Собака удивленно посмотрела на меня. У нее были обвисшие покрасневшие веки.
— Почему ему позволено забирать любого, кого захочет, даже не спрашивая разрешения?
Нинни лизнула меня в щеку. Это все, что она могла ответить. Летний ветер трепал ветки кленов, и листья танцевали, словно тысяча маленьких зеленых юбок.
Конечно, Господину Смерть не позволено забирать всех без разбору. Но ему достаются многие. Те, кто упал за борт, не умея плавать. Те, кто съел ядовитые ягоды в лесу. И те, кто заболел, как Семилла.

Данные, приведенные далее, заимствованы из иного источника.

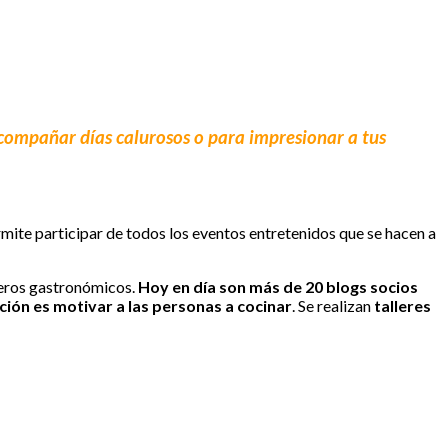
acompañar días calurosos o para impresionar a tus
mite participar de todos los eventos entretenidos que se hacen a
ueros gastronómicos.
Hoy en día son más de 20 blogs socios
ación es motivar a las personas a cocinar
. Se realizan
talleres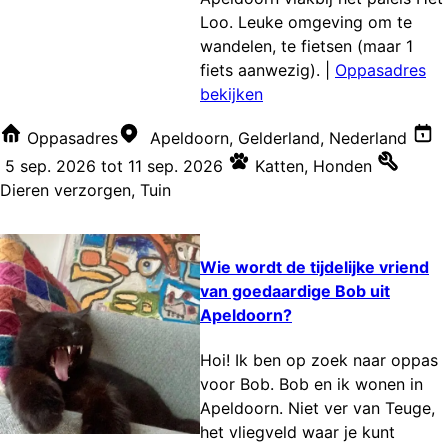
Loo. Leuke omgeving om te
wandelen, te fietsen (maar 1
fiets aanwezig).
|
Oppasadres
bekijken
Oppasadres
Apeldoorn, Gelderland, Nederland
5 sep. 2026
tot
11 sep. 2026
Katten
,
Honden
Dieren verzorgen
,
Tuin
Wie wordt de tijdelijke vriend
van goedaardige Bob uit
Apeldoorn?
Hoi! Ik ben op zoek naar oppas
voor Bob. Bob en ik wonen in
Apeldoorn. Niet ver van Teuge,
het vliegveld waar je kunt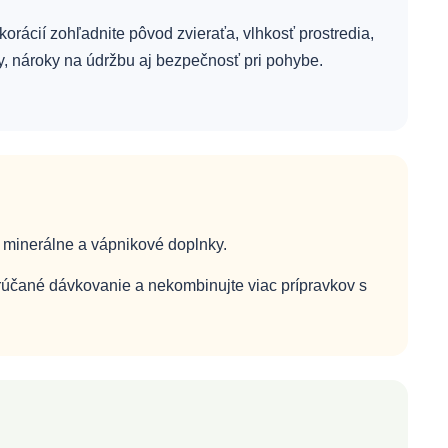
korácií zohľadnite pôvod zvieraťa, vlhkosť prostredia,
y, nároky na údržbu aj bezpečnosť pri pohybe.
 minerálne a vápnikové doplnky.
orúčané dávkovanie a nekombinujte viac prípravkov s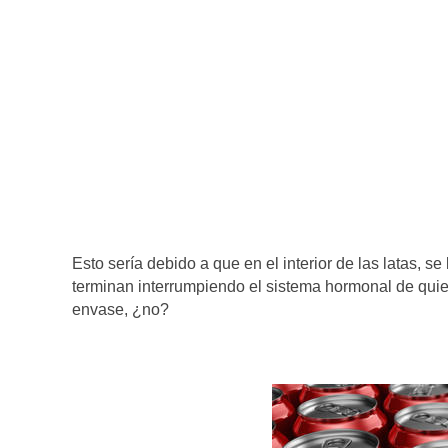
Esto sería debido a que en el interior de las latas, 
terminan interrumpiendo el sistema hormonal de quien
envase, ¿no?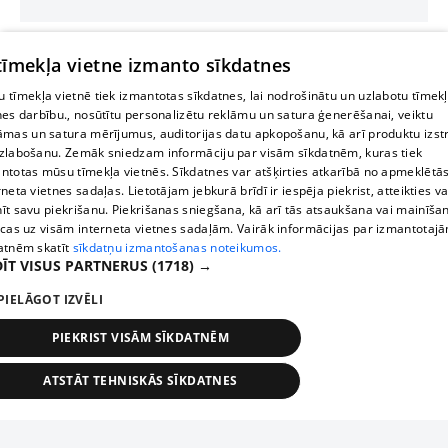
 tīmekļa vietne izmanto sīkdatnes
 tīmekļa vietnē tiek izmantotas sīkdatnes, lai nodrošinātu un uzlabotu tīmek
nes darbību., nosūtītu personalizētu reklāmu un satura ģenerēšanai, veiktu
āmas un satura mērījumus, auditorijas datu apkopošanu, kā arī produktu izst
zlabošanu. Zemāk sniedzam informāciju par visām sīkdatnēm, kuras tiek
ntotas mūsu tīmekļa vietnēs. Sīkdatnes var atšķirties atkarībā no apmeklētā
rneta vietnes sadaļas. Lietotājam jebkurā brīdī ir iespēja piekrist, atteikties va
īt savu piekrišanu. Piekrišanas sniegšana, kā arī tās atsaukšana vai mainīša
ecas uz visām interneta vietnes sadaļām. Vairāk informācijas par izmantotaj
atnēm skatīt
sīkdatņu izmantošanas noteikumos.
ĪT VISUS PARTNERUS
(1718) →
PIELĀGOT IZVĒLI
PIEKRIST VISĀM SĪKDATNĒM
ATSTĀT TEHNISKĀS SĪKDATNES
TEHNISKĀS/OBLIGĀTĀS
STATISTIKAS
MĒRĶĒŠANA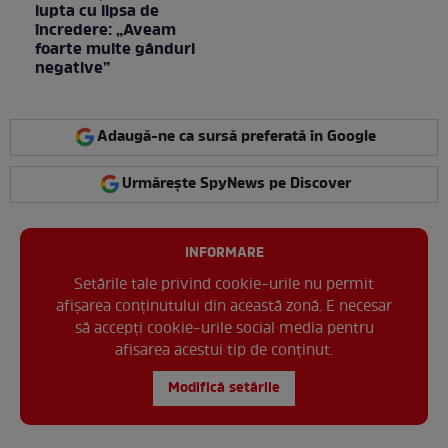
lupta cu lipsa de
încredere: „Aveam
foarte multe gânduri
negative”
Adaugă-ne ca sursă preferată în Google
Urmărește SpyNews pe Discover
INFORMARE
Setările tale privind cookie-urile nu permit
afișarea conținutului din această zonă. E necesar
să accepți cookie-urile social media pentru
afisarea acestui tip de conținut.
Modifică setările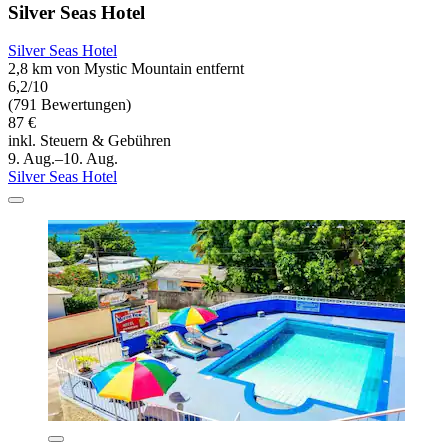
Silver Seas Hotel
Silver Seas Hotel
2,8 km von Mystic Mountain entfernt
6,2/10
(791 Bewertungen)
87 €
inkl. Steuern & Gebühren
9. Aug.–10. Aug.
Silver Seas Hotel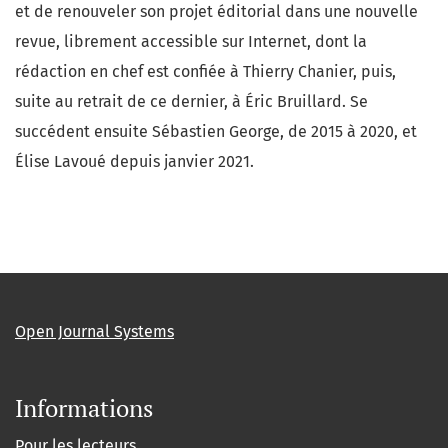
et de renouveler son projet éditorial dans une nouvelle
revue, librement accessible sur Internet, dont la
rédaction en chef est confiée à Thierry Chanier, puis,
suite au retrait de ce dernier, à Éric Bruillard. Se
succédent ensuite Sébastien George, de 2015 à 2020, et
Élise Lavoué depuis janvier 2021.
Open Journal Systems
Informations
Pour les lecteurs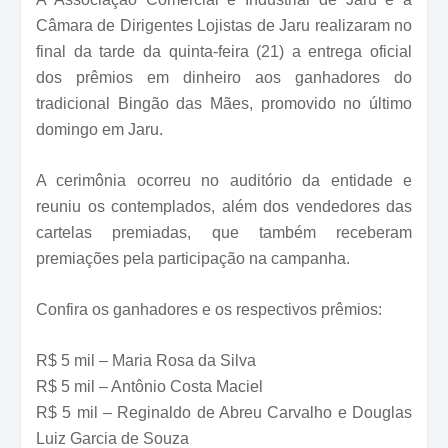
Câmara de Dirigentes Lojistas de Jaru realizaram no
final da tarde da quinta-feira (21) a entrega oficial
dos prêmios em dinheiro aos ganhadores do
tradicional Bingão das Mães, promovido no último
domingo em Jaru.
A cerimônia ocorreu no auditório da entidade e
reuniu os contemplados, além dos vendedores das
cartelas premiadas, que também receberam
premiações pela participação na campanha.
Confira os ganhadores e os respectivos prêmios:
R$ 5 mil – Maria Rosa da Silva
R$ 5 mil – Antônio Costa Maciel
R$ 5 mil – Reginaldo de Abreu Carvalho e Douglas
Luiz Garcia de Souza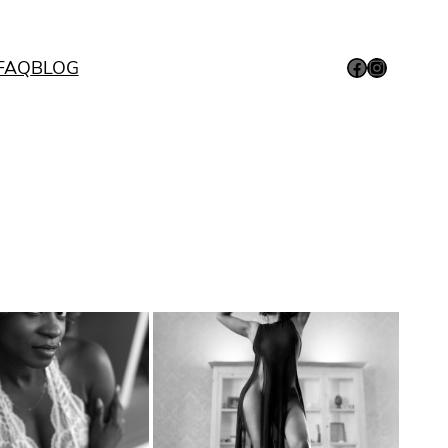
Facebook
Instagram
FAQ
BLOG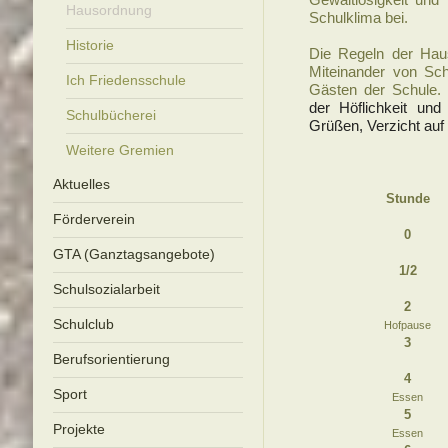
Hausordnung
Schulklima bei.
Historie
Die Regeln der Haus
Miteinander von Sch
Ich Friedensschule
Gästen der Schule.
der Höflichkeit und
Schulbücherei
Grüßen, Verzicht auf
Weitere Gremien
Aktuelles
Stunde
Förderverein
0
GTA (Ganztagsangebote)
1/2
Schulsozialarbeit
2
Schulclub
Hofpause
3
Berufsorientierung
4
Sport
Essen
5
Projekte
Essen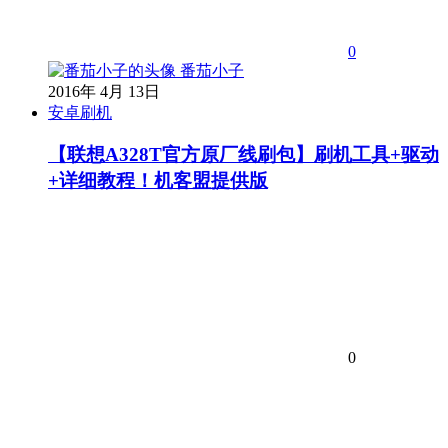
0
番茄小子
2016年 4月 13日
安卓刷机
【联想A328T官方原厂线刷包】刷机工具+驱动
+详细教程！机客盟提供版
0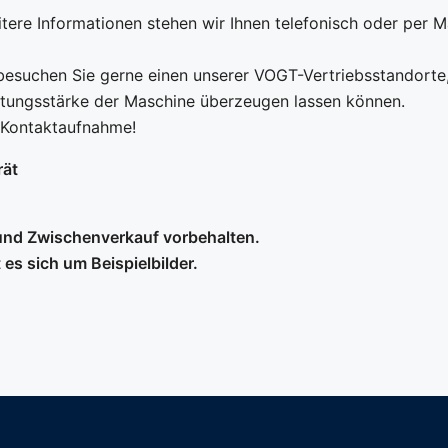
ere Informationen stehen wir Ihnen telefonisch oder per Ma
besuchen Sie gerne einen unserer VOGT-Vertriebsstandorte,
stungsstärke der Maschine überzeugen lassen können.
e Kontaktaufnahme!
rät
und Zwischenverkauf vorbehalten.
 es sich um Beispielbilder.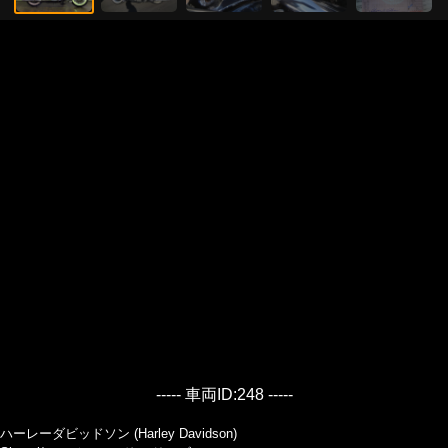
----- 車両ID:248 -----
ハーレーダビッドソン (Harley Davidson)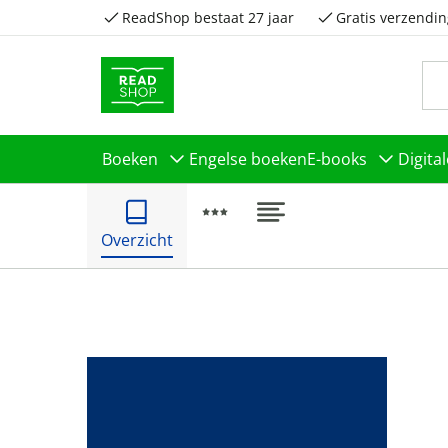
ReadShop bestaat 27 jaar
Gratis verzendin
Boeken
Engelse boeken
E-books
Digita
Overzicht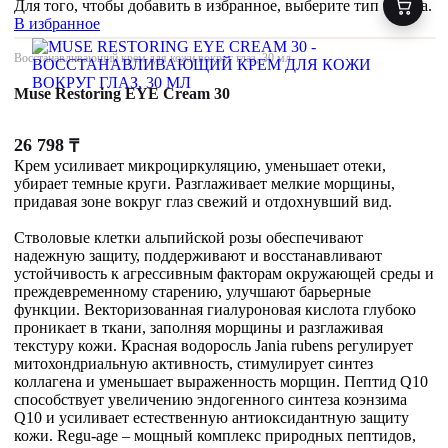
Для того, чтобы добавить в избранное, выберите тип товара.
В избранное
Восстанавливающий крем для кожи вокруг глаз, 30 мл
Muse Restoring EYE Cream 30
26 798
₸
Крем усиливает микроциркуляцию, уменьшает отеки,
убирает темные круги. Разглаживает мелкие морщины,
придавая зоне вокруг глаз свежий и отдохнувший вид.
Стволовые клетки альпийской розы обеспечивают
надежную защиту, поддерживают и восстанавливают
устойчивость к агрессивным факторам окружающей среды и
преждевременному старению, улучшают барьерные
функции. Векторизованная гиалуроновая кислота глубоко
проникает в ткани, заполняя морщины и разглаживая
текстуру кожи. Красная водоросль Jania rubens регулирует
митохондриальную активность, стимулирует синтез
коллагена и уменьшает выраженность морщин. Пептид Q10
способствует увеличению эндогенного синтеза коэнзима
Q10 и усиливает естественную антиоксидантную защиту
кожи. Regu-age – мощный комплекс природных пептидов,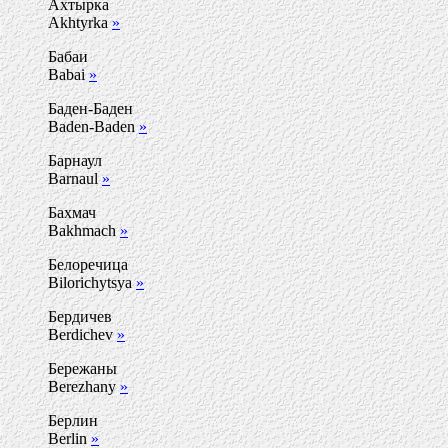
Ахтырка
Akhtyrka
»
Бабаи
Babai
»
Баден-Баден
Baden-Baden
»
Барнаул
Barnaul
»
Бахмач
Bakhmach
»
Белоречица
Bilorichytsya
»
Бердичев
Berdichev
»
Бережаны
Berezhany
»
Берлин
Berlin
»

Это случилось несколько месяцев назад. Тогда ее еще не звали Семиллой, у нее было прежнее имя — мама. Мама — так ее звали. Однажды она призналась, что силы оставляют ее. Она не могла делать обычные вещи: ездить на велосипеде в магазин или подниматься с корзиной белья по лестнице. У нее ни на что не было сил. Папа решил, что ей нужно обследоваться. Наверняка ничего серьезного, ей надо просто есть больше мяса или гулять почаще, но все равно следует показаться доктору. И он отвез маму в город. А я остался у Палмгрена и играл с оловянными зверюшками. Родители пробыли у врача целый день, а домой вернулись бледные и притихшие. Я сразу понял: что-то стряслось. Потом, когда мы пили горячий шоколад в кухне и я отхлебнул из своей кружки, мама дотронулась до моей руки и сказала, что больна, что умирает. У нее внутри нашли какую-то опухоль, которую невозможно удалить. Доктор считал, что опухоль слишком большая.
С этого момента у мамы появилось новое имя. Не знаю, откуда оно взялось. Когда я услышал, что она умрет, я перестал называть ее мамой. Не мог: это было слишком больно. Я просто сказал, что отныне стану звать ее Семилла. А она ответила, что имя ей нравится.
Порой я пытался вспомнить, как мы жили до ее болезни. Странно, но у меня ничего не получалось. Все словно стерлось. Будто ничего и не было. Чем я занимался тогда? Может, жил себе и радовался? Гулял целыми днями, хохотал и распевал песни? Не помню. Знаю только, что тогда все было иначе. Теперь я ничего особенного не делал. Мы ходили с папой купаться, а еще читали книги и все такое. Он пытался что-нибудь придумать, чтобы в доме не было так тихо и безжизненно. Мы обещали друг другу, что никогда ее не забудем. Будем помнить ее и разговаривать о ней каждый день — словно она никуда и не исчезла. Такие у нас были беседы.
— Саша?
Это папа вернулся. Голос его звучал хрипло. Может быть, он плакал?
— Идешь? — спросил он.
Я кивнул, отпустил шею Нинни и поплелся к двери. Пока я снимал в коридоре сандалии, папа спросил:
— Хочешь подняться наверх?
Внутри у меня все похолодело. Я посмотрел на него:
— Это уже случилось?
Он покачал головой.
— Нет.
Я поставил сандалии на полку и стал подниматься по крутой белой лестнице.
— Саша? — окликнул меня папа, когда я дошел до половины.
— Что?
Он ответил не сразу.
— Наверное, уже скоро, — сказал он тихо.